Andarono avanti a pestarlo di santa ragione, soprattutto le due
donne. Il sostituto magistrato svenne. Fu caricato come un sacco di
riso (da noi si dice di patate, annotazione etnolinguistica) su un
pick-up e scaricato davanti al carcere, luogo dove secondo loro
meritava di stare, ma i corpi svenuti hanno il brutto vizio di non
parare i colpi delle cadute e la testa del magistrato, benché
supplente e facente funzioni, prese una botta letale e in Madagascar,
da quel giorno, ci fu un giudice in meno nell’apposito albo
professionale. Gli otto furono catturati dai loro colleghi e mandati
in carcere a Tanà.

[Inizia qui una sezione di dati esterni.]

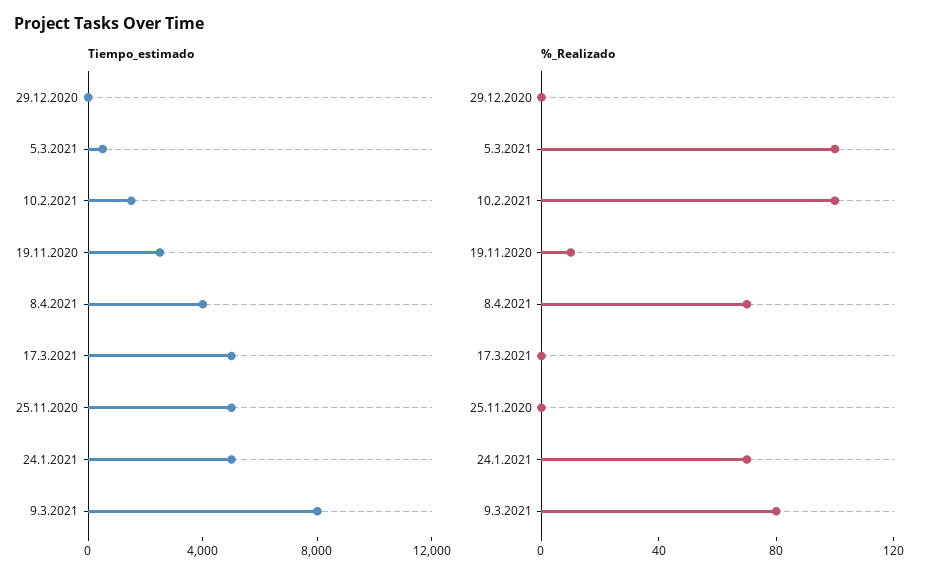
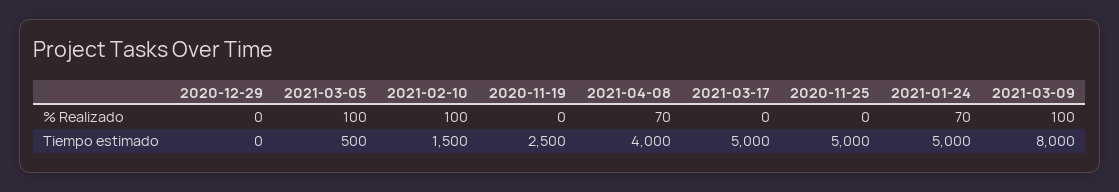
%_Realizado, 19.11.2020: 10 -> 0
%_Realizado, 9.3.2021: 80 -> 100

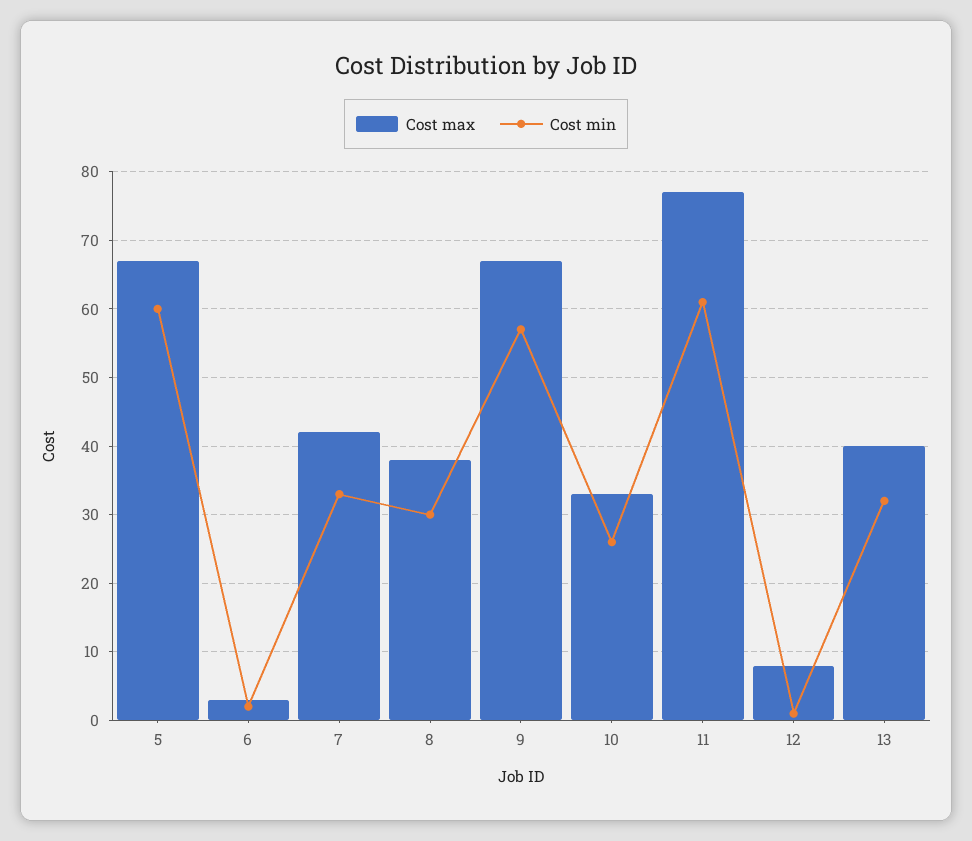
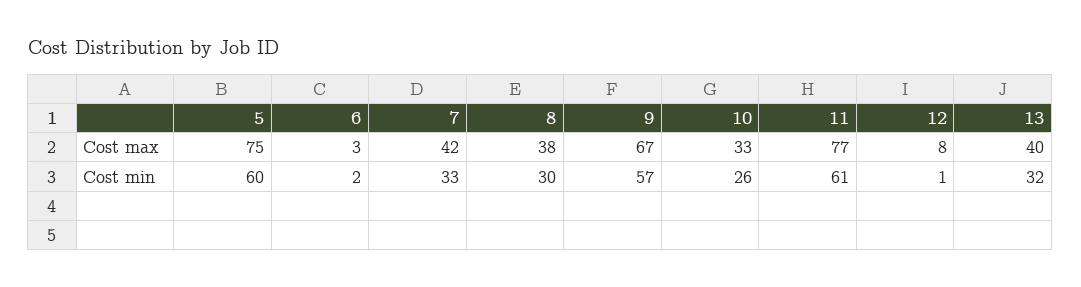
Cost max, 5: 67 -> 75

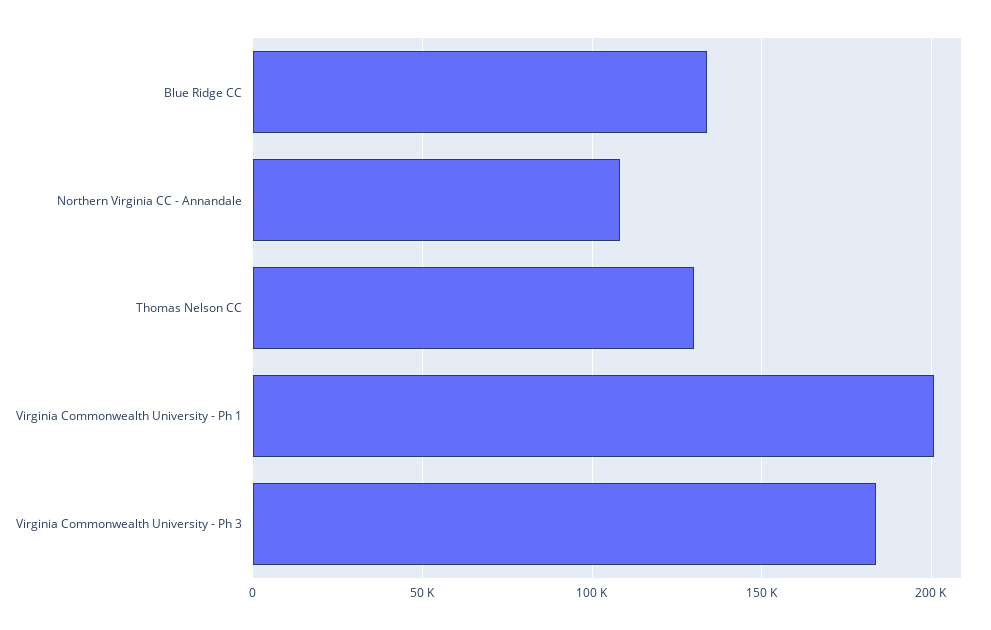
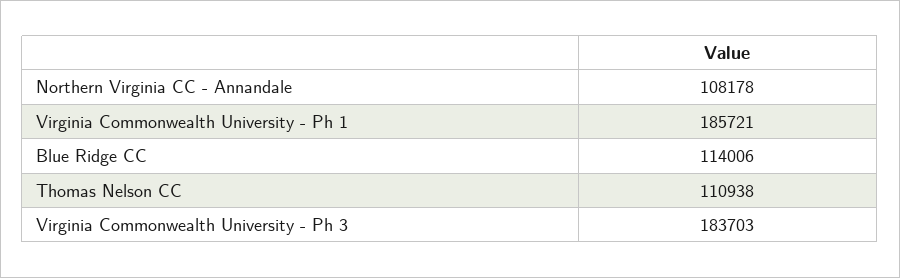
Blue Ridge CC: 135000 -> 114006
Thomas Nelson CC: 130000 -> 110938
Virginia Commonwealth University - Ph 1: 200000 -> 185721

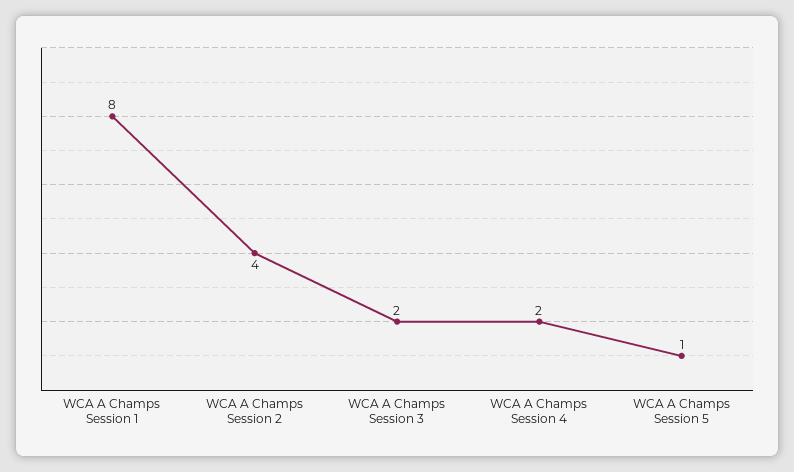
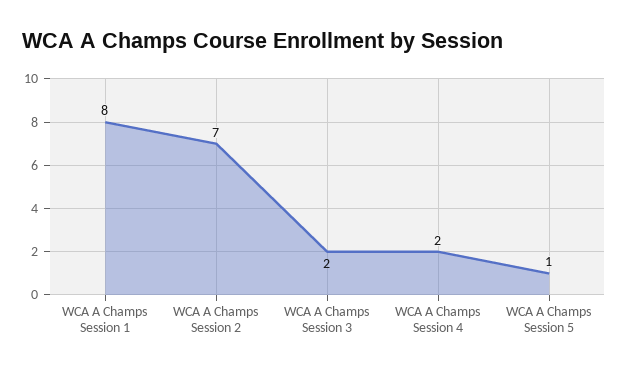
WCA A Champs Session 2: 4 -> 7

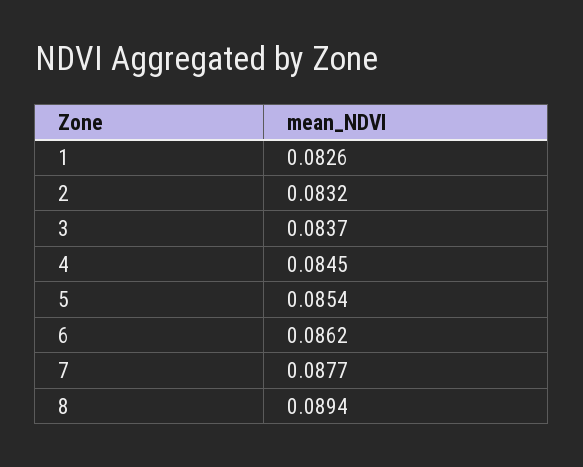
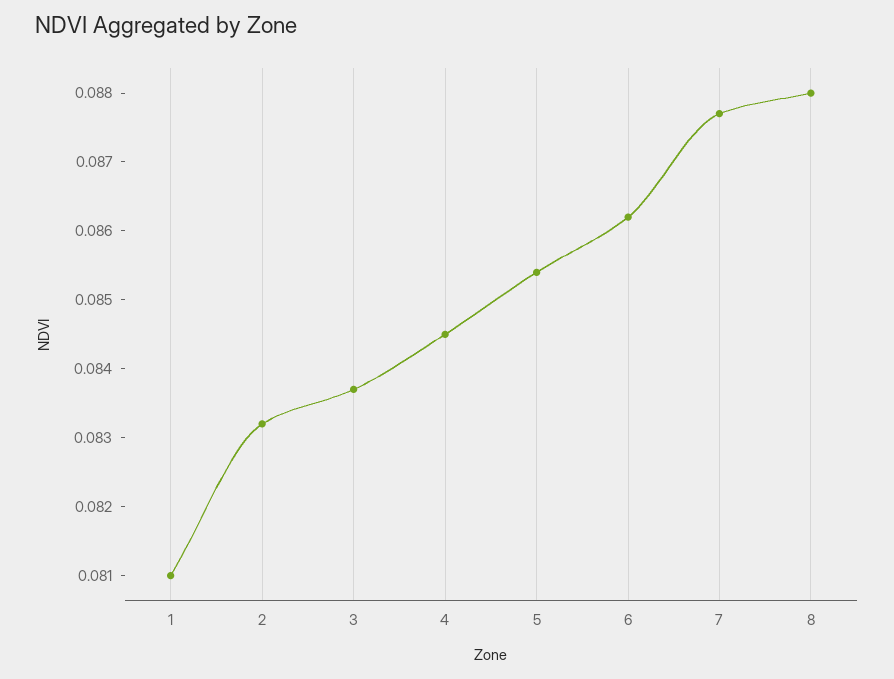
1: 0.0826 -> 0.081
8: 0.0894 -> 0.088

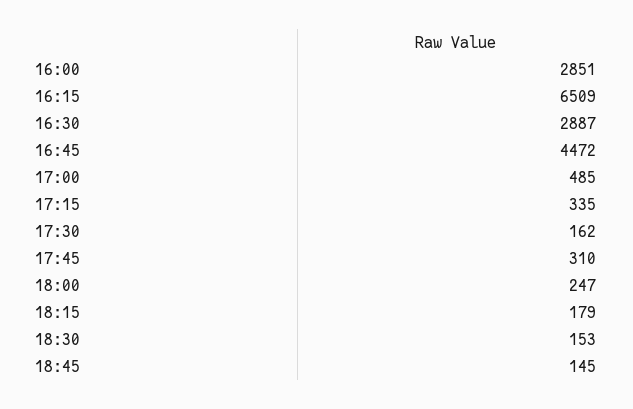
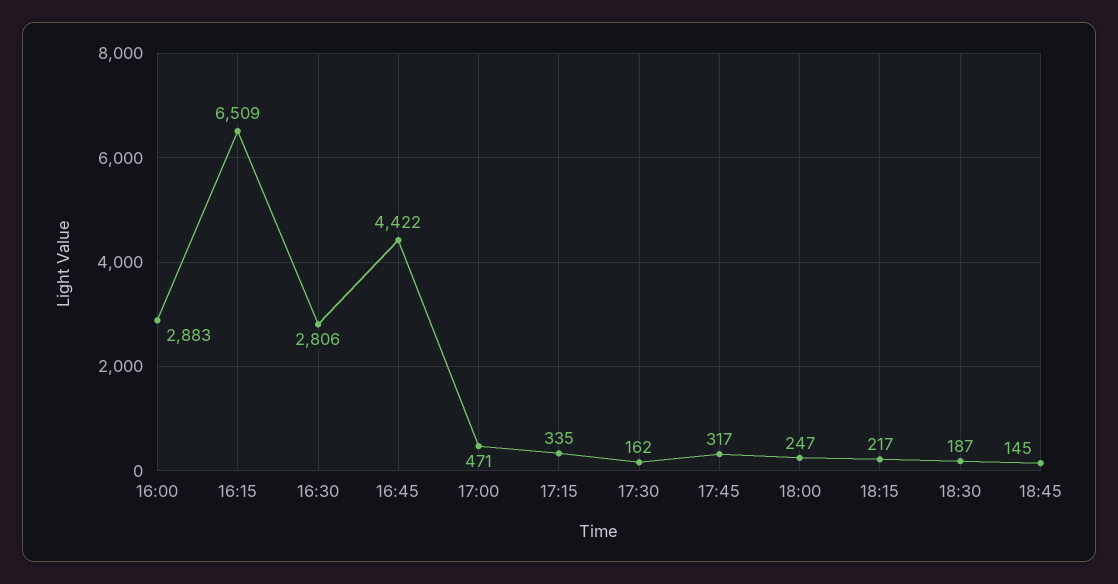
16:00: 2851 -> 2883
16:30: 2887 -> 2806
16:45: 4472 -> 4422
17:00: 485 -> 471
17:45: 310 -> 317
18:15: 179 -> 217
18:30: 153 -> 187

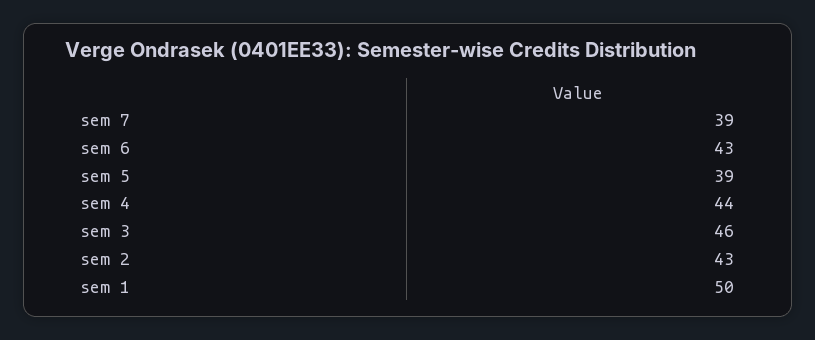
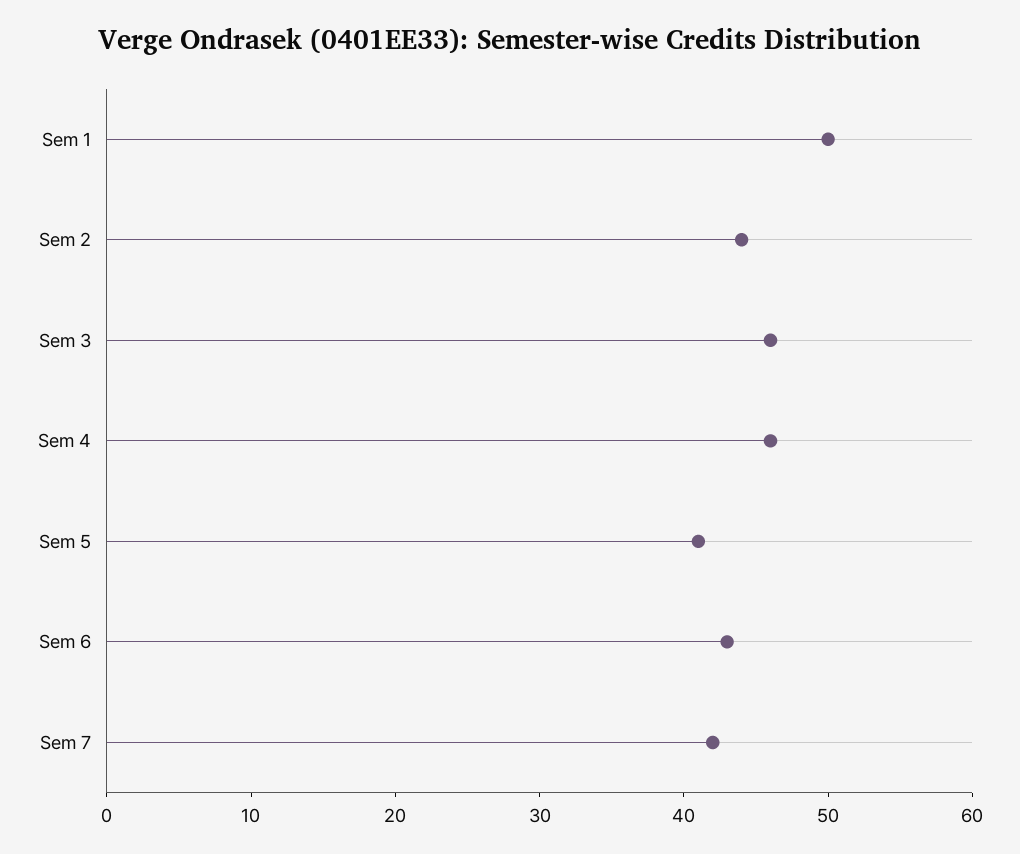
sem 7: 39 -> 42
sem 5: 39 -> 41
sem 4: 44 -> 46
sem 2: 43 -> 44

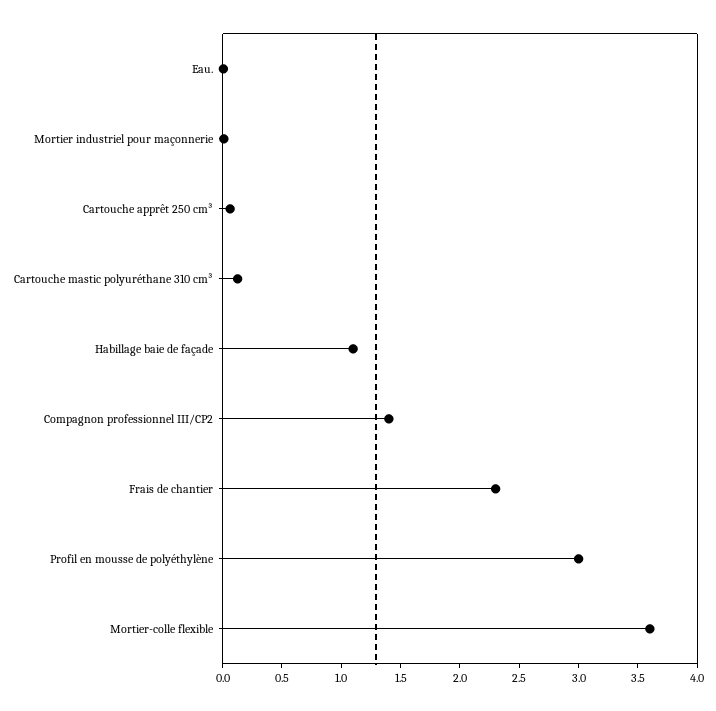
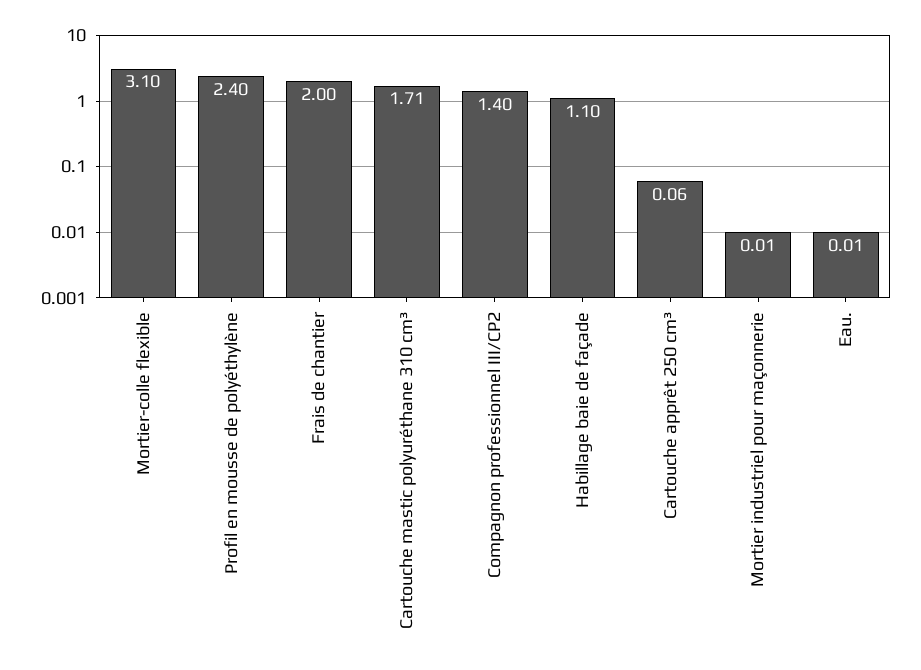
Cartouche mastic polyuréthane 310 cm³: 0.1 -> 1.71
Frais de chantier: 2.3 -> 2
Profil en mousse de polyéthylène: 3 -> 2.4
Mortier-colle flexible: 3.6 -> 3.1

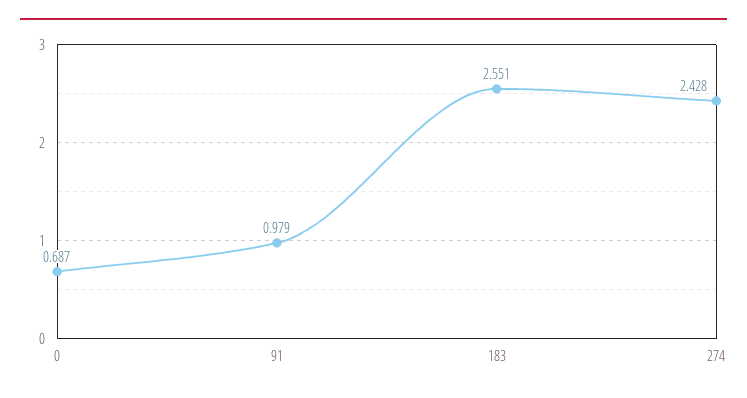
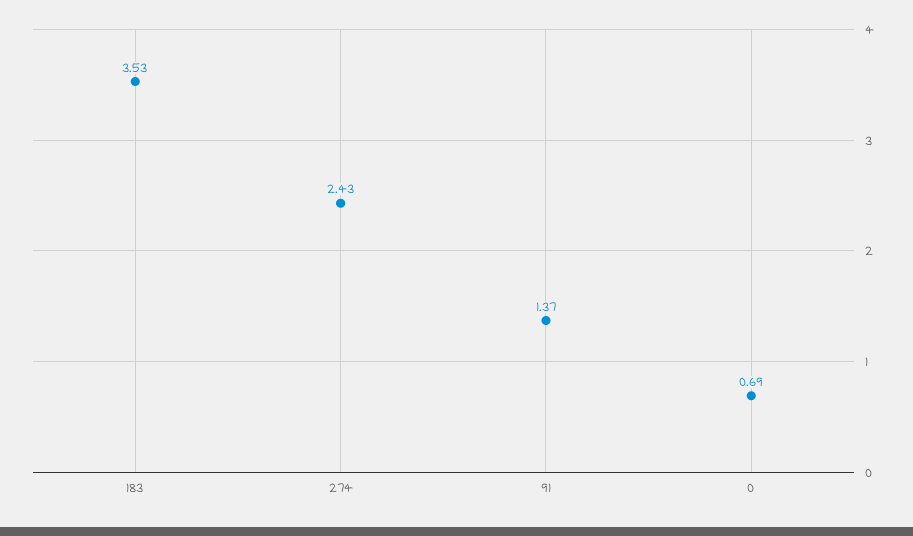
91: 0.979 -> 1.37
183: 2.551 -> 3.53

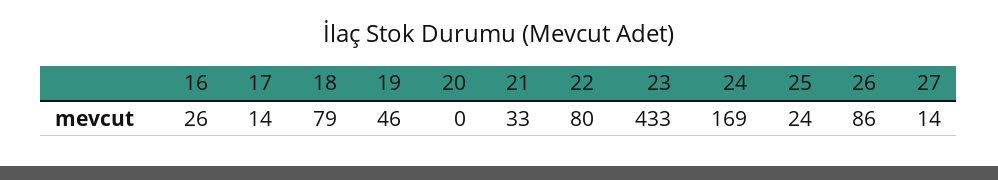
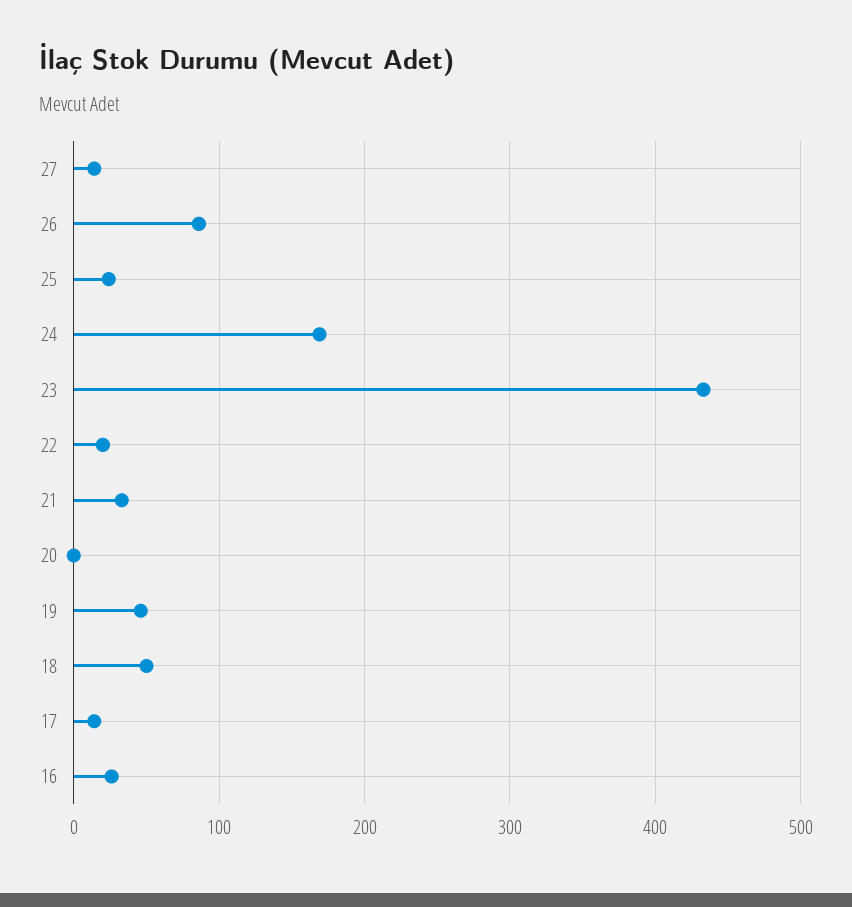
18: 79 -> 50
22: 80 -> 20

Fecero tre anni di galera, percependo nel
frattempo lo stipendio intero, visto che avevano famiglia. Dopo tre
anni per omicidio colposo, o preterintenzionale che dir si voglia,
furono reintegrati nel posto di lavoro, sebbene trasferiti lontano da
Tulear. Da noi, 15 anni non glieli toglieva nessuno, con tanto di
botte in carcere da parte dei secondini. Io ho l’interdizione dai
pubblici uffici fino al 2022, per aver cercato di liberare animali
prigionieri. Il mondo a testa in giù, direbbe Galeano.